Алена вздрогнула от тихого голоса, вскочила.
— Нет еще, папа. А вы?
— Вечер славный. Сижу на крыльце, вижу огонь у тебя…
— Я иду…
Сильно пахло цветами. Отчим сидел на ступеньке, опирался локтями на колени. Огонек папиросы вспыхивал и тускнел в темноте.
— Как Лешины цветы хорошо… — Алена села рядом с Петром Степановичем. — Не пойму, что это: пионы, а еще?
— Резеда. Невидный такой цветик, а запах… Лешка садоводом будет. На чердаке оранжерею хочет… Окно будем с ним расширять. И свет искусственный. Он, брат, всерьез. И в школьном саду из первых. Вот Степан никак не определится, а ведь пятнадцатый идет. Уже радио ему не надо, теперь он химией. Все штаны пожег, мать заплат не наберется.
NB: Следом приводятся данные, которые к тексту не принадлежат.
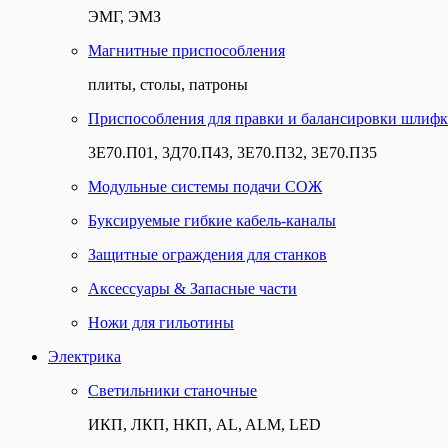
ЭМГ, ЭМЗ
Магнитные приспособления
плиты, столы, патроны
Приспособления для правки и балансировки шлифк
3Е70.П01, 3Д70.П43, 3Е70.П32, 3Е70.П35
Модульные системы подачи СОЖ
Буксируемые гибкие кабель-каналы
Защитные ограждения для станков
Аксессуары & Запасные части
Ножи для гильотины
Электрика
Светильники станочные
ИКП, ЛКП, НКП, AL, ALM, LED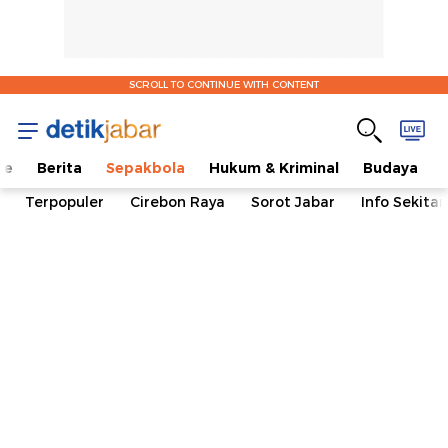
SCROLL TO CONTINUE WITH CONTENT
me
Berita
Sepakbola
Hukum & Kriminal
Budaya
Terpopuler
Cirebon Raya
Sorot Jabar
Info Sekita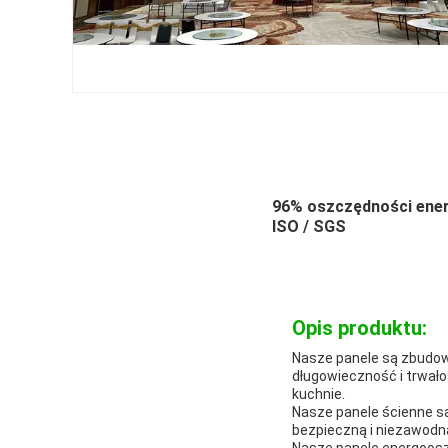
96% oszczędności ener
ISO / SGS
Opis produktu:
Nasze panele są zbudowa
długowieczność i trwało
kuchnie.
Nasze panele ścienne są
bezpieczną i niezawodną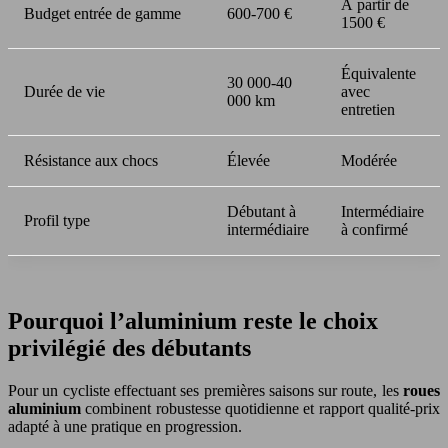
À partir de
Budget entrée de gamme
600-700 €
1500 €
Équivalente
30 000-40
Durée de vie
avec
000 km
entretien
Résistance aux chocs
Élevée
Modérée
Débutant à
Intermédiaire
Profil type
intermédiaire
à confirmé
Pourquoi l’aluminium reste le choix
privilégié des débutants
Pour un cycliste effectuant ses premières saisons sur route, les
roues
aluminium
combinent robustesse quotidienne et rapport qualité-prix
adapté à une pratique en progression.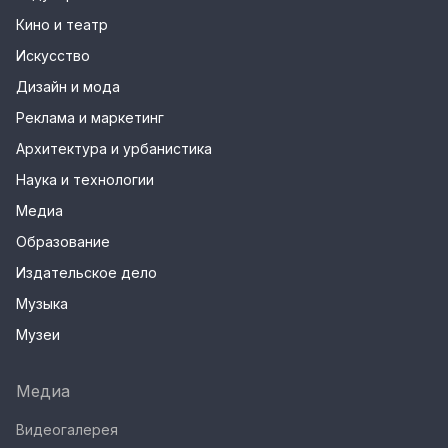
Кино и театр
Искусство
Дизайн и мода
Реклама и маркетинг
Архитектура и урбанистика
Наука и технологии
Медиа
Образование
Издательское дело
Музыка
Музеи
Медиа
Видеогалерея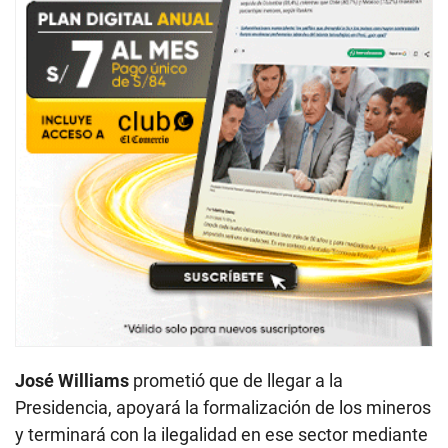
José Williams
prometió que de llegar a la
Presidencia, apoyará la formalización de los mineros
y terminará con la ilegalidad en ese sector mediante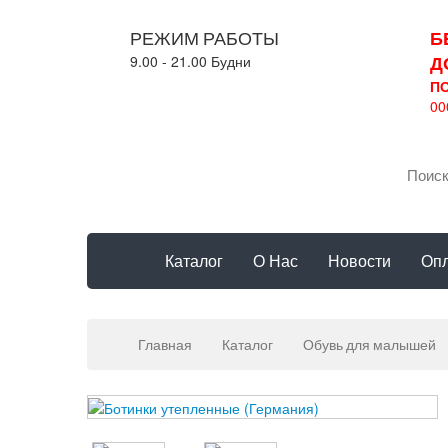
РЕЖИМ РАБОТЫ
Б
Д
9.00 - 21.00 Будни
П
00
Каталог
О Нас
Новости
Опл
Главная
Каталог
Обувь для малышей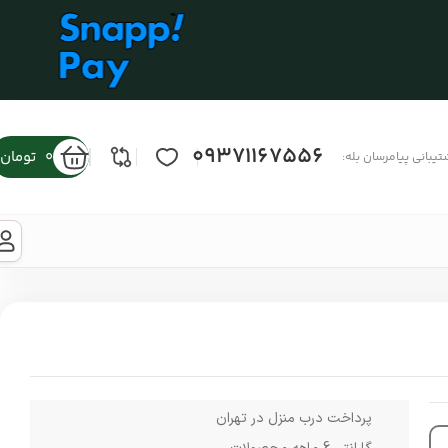
09371167556
0
تومان
تیبانی پیامرسان بله:
پرداخت درب منزل در تهران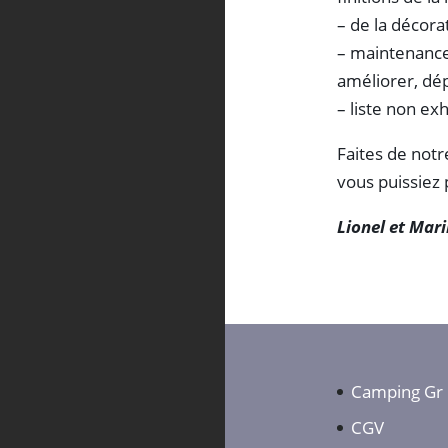
– de la décora
– maintenance
améliorer, dépa
– liste non ex
Faites de not
vous puissiez 
Lionel et Mar
Camping Gr 
CGV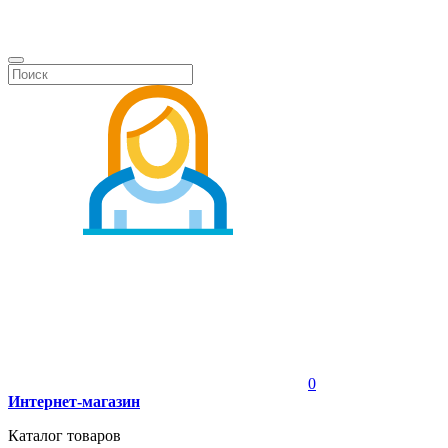
0
Интернет-магазин
Каталог товаров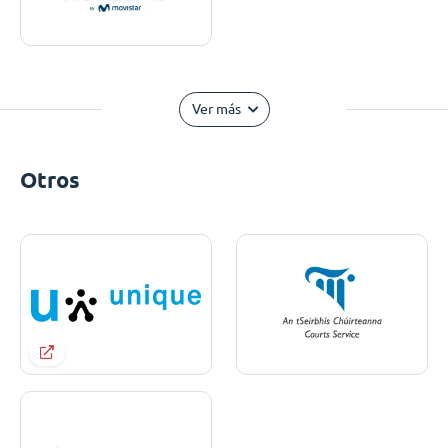
Ver más
Otros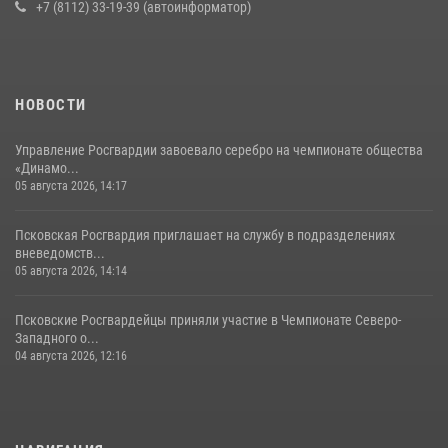
+7 (8112) 33-19-39 (автоинформатор)
16 июля 2026, 10:24
Сотрудники вневедомственной охраны Росгвардии за минувшие
сутки пресекли в областном центре серию краж
22 июля 2026, 10:19
НОВОСТИ
Управление Росгвардии завоевало серебро на чемпионате общества
«Динамо...
05 августа 2026, 14:17
Псковская Росгвардия приглашает на службу в подразделениях
вневедомств...
05 августа 2026, 14:14
Псковские Росгвардейцы приняли участие в Чемпионате Северо-
Западного о...
04 августа 2026, 12:16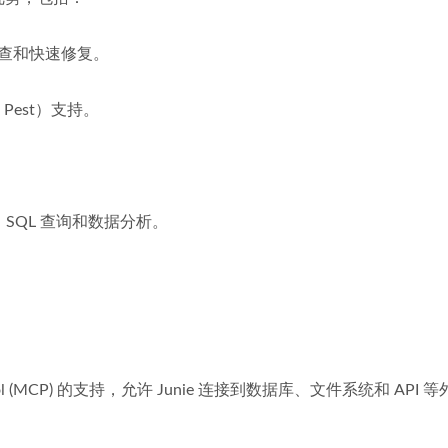
查和快速修复。
Pest）支持。
、SQL 查询和数据分析。
tocol (MCP) 的支持，允许 Junie 连接到数据库、文件系统和 API 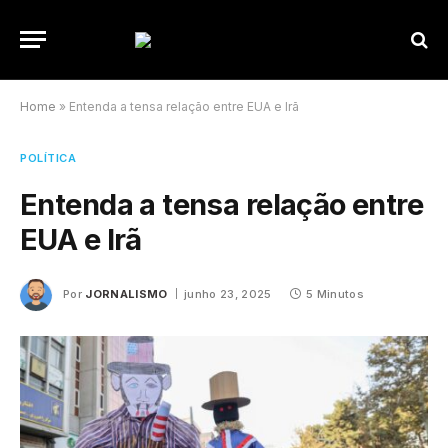
Home
»
Entenda a tensa relação entre EUA e Irã
POLÍTICA
Entenda a tensa relação entre
EUA e Irã
Por
JORNALISMO
junho 23, 2025
5 Minutos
— Пятнадцать — еще очень мало. Химия — нужное дело.
— Нет дела ненужного. Вот и цветы. На душе от них как-то… Очень мы очерствели…
«Почему легче с ним? Ведь маму больше люблю…»
— Я, папа, на Сахалин еду.
Петр Степанович выпрямился.
— Работать еду. В театр.
— От своих отбиваешься? Зачем?
— С Сашей разошлись.
Петр Степанович долго молча курил, снова облокотился на колени.
— Не пожалеешь?
— Нет.
— Человек-то он мудреный, самовластный. Сердцем… Огнев и есть.
Петр Степанович с Сашей не сдружились прошлым летом. Охотно разговаривали, спорили, играли в шахматы — мирно, уважительно, а не сдружились.
— Но — голова. И надежность в нем. И красота. И любил он тебя не на год, не на два. Не пожалеешь все-таки?
— Нет. Он хороший. Очень хороший. Только… — «Скорей забыть». — Нет — не родные мы.
— Что же тоскуешь очень?
— Это… другое совсем. И без работы… не привыкла.
Папироса погасла. Огонек спички выхватил седую бровь, нос чуть с горбинкой, щетинистую щеку. «А он родной. Странно бывает…»
— От своих отбиться — беда, конечно. На Сахалин. Товарищ у меня был на фронте из Магадана. Морозы там…
— Ничего. Это ничего. Я же здоровая.
Петр Степанович докурил, потушил окурок. Вдруг усмехнулся.
— Уж и окурок не бросишь из-за Лешкиных цветов, а спичку вон в кулаке держу. Не больна ты, конечно. Но слабая стала. — Спокойно, как о деле, сказал: — На новом месте слабость не годится. К слабому и болезнь пристает. Подумай-ка. Работа твоя нелегкая. Сила нужна.
«Все понимаю. И ничего не могу. И Соколова говорила… Куда такой дохлой?.. На Сахалин, к чужим. Хорошо, что Гришка приедет. Как все далеко и не настоящее! Будет ли?»
— А как подружка твоя Агния? Вышла за венгерца?
— Уехала в Таллин к матери. Там — свадьба. Потом — в Будапешт.